Depuis deux ans, un homme rôde la nuit dans un village breton, frappant aux portes des femmes vivant seules. Le « frappeur » de Goudelin s’est transformé en cauchemar collectif, entre angoisse réelle et légende locale.
Dans la nuit bretonne, la peur frappe à la porte
À Goudelin, tranquille bourg des Côtes-d’Armor entouré de haies et de champs, les nuits n’ont plus la même saveur depuis plus de deux ans. Les habitants s’y enferment désormais tôt, un œil tourné vers la fenêtre, comme pour conjurer le silence. Tout a commencé par de simples coups frappés à une porte, dans une ruelle du lotissement de Kernilien. D’abord un sursaut, puis un cri, et enfin la panique : quelqu’un rôdait.
Les témoins, presque toujours des femmes âgées ou veuves, décrivent le même scénario : des coups secs, insistants, parfois sur les volets, puis plus rien. Une ombre qui s’évanouit avant qu’on ait pu allumer la lumière. Les gendarmes, alertés, n’ont jamais pris sur le fait cet étrange visiteur nocturne. Pendant des mois, les plaintes se sont accumulées, les rumeurs aussi. Certains parlaient d’un plaisantin, d’autres d’un déséquilibré, d’autres encore d’une vengeance ou d’un phénomène surnaturel.
Au cœur de ce mystère, un sentiment d’humiliation collective : celui de ne pas être cru. Quand les premières femmes ont porté plainte, on a souri, on a parlé d’hallucinations. « Des toc-toc imaginaires », glissait-on au café, jusqu’à ce que les coups se propagent d’une maison à l’autre, comme un mal contagieux.

Les nuits blanches des veuves de Kernilien
Dans ce coin de Bretagne, où tout le monde se connaît, la solitude a un visage familier : celui des femmes restées seules après la mort de leur mari. C’est chez elles que le « frappeur » s’acharne. Jacqueline, 83 ans, fut la première à témoigner. Ancienne élue respectée, elle a vu son autorité s’effriter avec l’arrivée des doutes. Puis Oriane, Marie ou Solange ont suivi. Elles laissent la lumière du couloir allumée, dorment le téléphone à portée de main, au cas où.
L’angoisse a bouleversé le quotidien. On s’organise : des voisins passent le soir, des groupes WhatsApp échangent les moindres bruits suspects. Pourtant, la peur persiste — plus insidieuse encore que les coups eux-mêmes. « Il me réveille même quand il ne vient pas », confie l’une. Pour beaucoup, c’est le sentiment d’être à nouveau vulnérable, après toute une vie d’effort et d’indépendance, qui blesse le plus.

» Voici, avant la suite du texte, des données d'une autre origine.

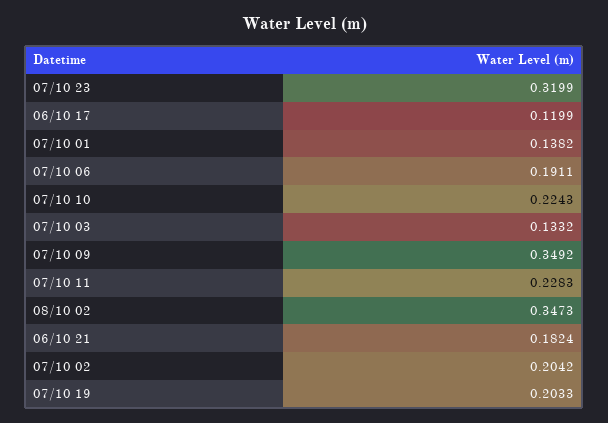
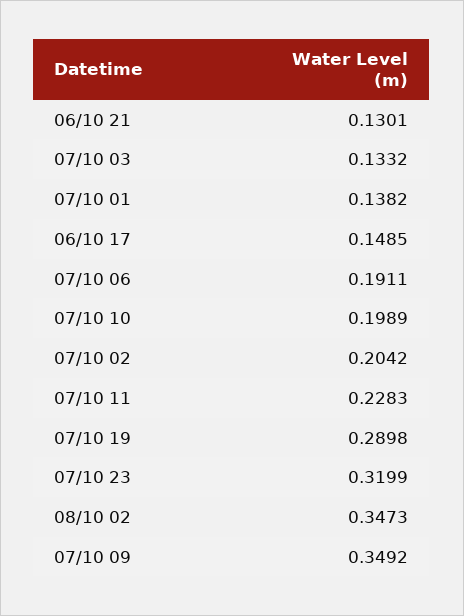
  {
    "07/10 23": 0.3199,
-   "06/10 17": 0.1199,
+   "06/10 17": 0.1485,
    "07/10 01": 0.1382,
    "07/10 06": 0.1911,
-   "07/10 10": 0.2243,
+   "07/10 10": 0.1989,
    "07/10 03": 0.1332,
    "07/10 09": 0.3492,
    "07/10 11": 0.2283,
    "08/10 02": 0.3473,
-   "06/10 21": 0.1824,
+   "06/10 21": 0.1301,
    "07/10 02": 0.2042,
-   "07/10 19": 0.2033
+   "07/10 19": 0.2898
  }

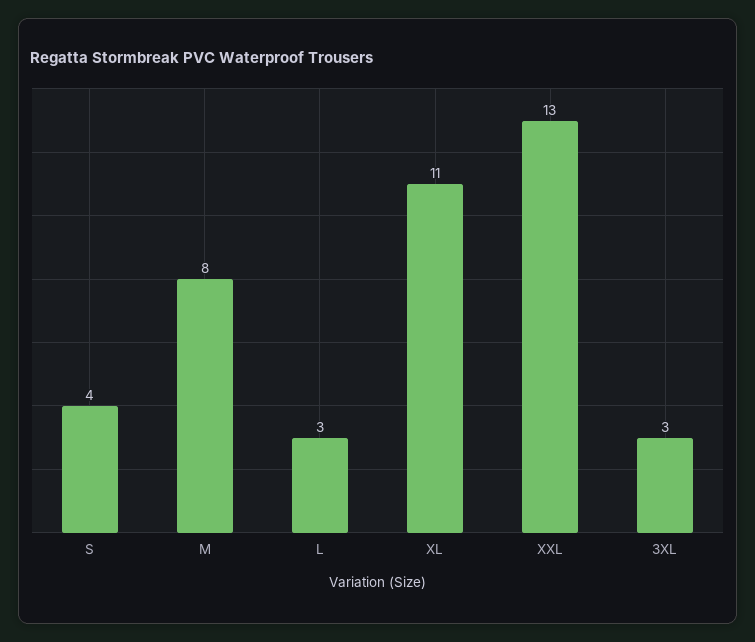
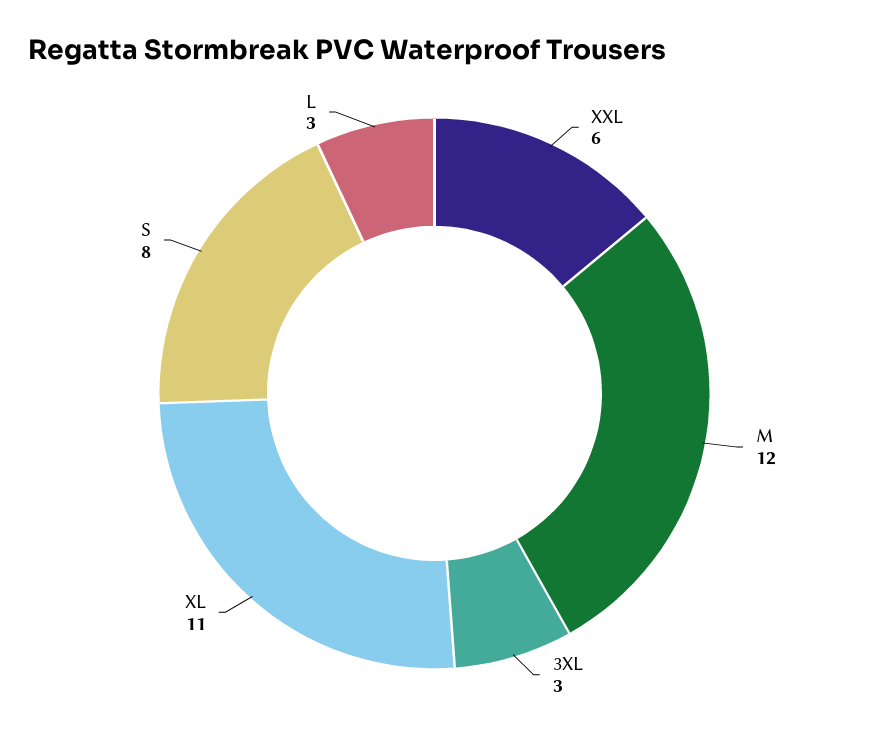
  {
-   "S": 4,
+   "S": 8,
-   "M": 8,
+   "M": 12,
    "L": 3,
    "XL": 11,
-   "XXL": 13,
+   "XXL": 6,
    "3XL": 3
  }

La gendarmerie, longtemps réticente à ouvrir une enquête approfondie, s’est finalement décidée à renforcer les patrouilles. Des caméras ont été installées, mais sans résultat concret. Le « frappeur » reste insaisissable. À force, son existence même se brouille : est-ce un homme réel ou le produit d’une psychose collective ? Le mystère, désormais, vit de lui-même.
Quand le mystère devient légende
À Goudelin, les enfants demandent à leurs grands-mères : « Et si le frappeur venait ce soir ? » Dans les cafés, les anciens se souviennent de vieilles histoires bretonnes, ces contes où les morts reviennent frapper à la porte. Certains y voient un symbole : la peur archaïque du dehors, de la nuit qui rôde. D’autres observent un phénomène social plus contemporain — la peur du délit, de l’intrusion, dans une France rurale vieillissante.

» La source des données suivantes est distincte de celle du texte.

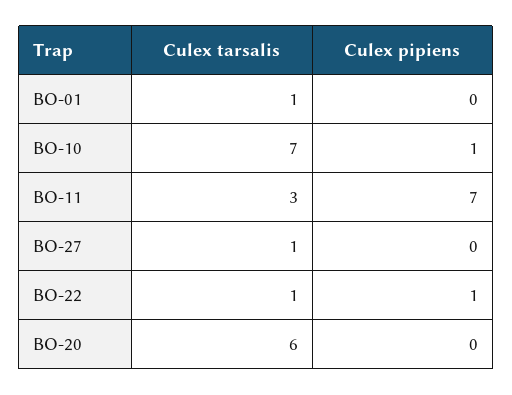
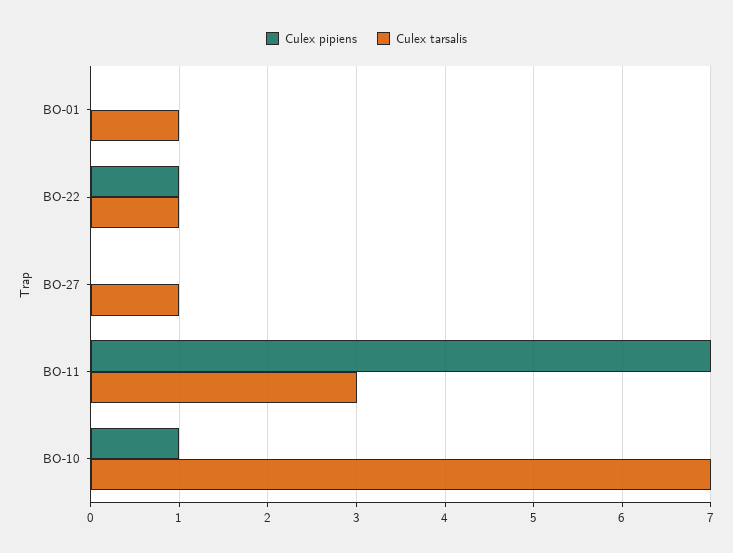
  {
    "Culex tarsalis": {
      "BO-01": 1,
      "BO-10": 7,
      "BO-11": 3,
      "BO-27": 1,
-     "BO-22": 1,
+     "BO-22": 1
-     "BO-20": 6
    },
    "Culex pipiens": {
      "BO-01": 0,
      "BO-10": 1,
      "BO-11": 7,
      "BO-27": 0,
-     "BO-22": 1,
+     "BO-22": 1
-     "BO-20": 0
    }
  }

Les médias locaux ont fini par s’en emparer. L’affaire a divisé le village, comme toutes les histoires où personne ne veut passer pour crédule. Depuis quelque temps, les coups se sont espacés, comme si le frappeur se lassait — ou savourait le trouble qu’il a semé. Rien ne dit qu’il reviendra. Mais à Goudelin, chaque aboiement, chaque craquement du vent, suffit à raviver la rumeur.
Ainsi naissent les légendes modernes : dans le silence de la campagne, entre peur réelle et imagination collective. Le « frappeur » de Goudelin, qu’il soit homme ou fantôme, est devenu le miroir d’une angoisse bien humaine — celle de se retrouver, un soir, seule face à la porte, avec la certitude que quelqu’un, dehors, frappe encore.